The “Tax Cuts and Jobs Act” will provide many property owners additional tax savings via cost segregation and utilization of its provisions.
A prominent feature is a return to 100% bonus depreciation, for new construction and property acquired and placed in service after September 27, 2017 and before January 1, 2023. The game changer is; that for the first time the benefit of bonus depreciation will include used property! The result is an opportunity to immediately depreciate a significant percentage of their building basis.
The law also consolidates Leasehold (QLI), Retail, Restaurant and Improvement (QIP) property into a single Qualified Improvement Property (QIP) designation. This should simplify the process of accounting for property improvements by applying identical rules to the above mentioned property types. A technical correction to the law is anticipated that will apply a 15 year MACRS life to all non-structural interior improvements for these properties and thereby 100% bonus. Cost segregation can provide the required identification of structural vs non-structural building improvements.
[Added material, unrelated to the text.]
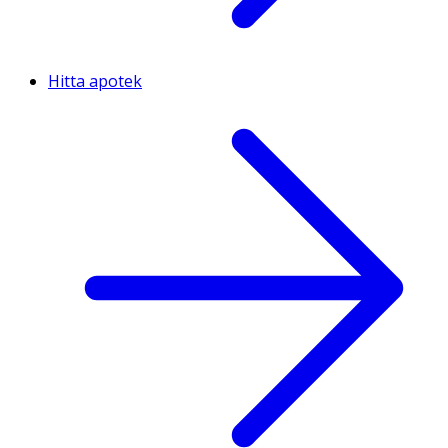
Hitta apotek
The new regulations include a dramatic change for clients that construct or acquire restaurants. In past years they were afforded a 15 year life for all improvements but now return to 39 year life. As a result restaurant property owners should revisit the benefit available utilizing cost segregation.
Multi-family residential property has historically recognized substantial benefit with cost segregation. The increased bonus depreciation should compel all owners who acquire or newly construct property to consider this strategy.
According to a recent article in the AICPA’s Journal of Accountancy,
“Selecting a firm that uses qualified professionals with years of significant, relevant experience can be an important differentiator in the quality of a cost segregation study.”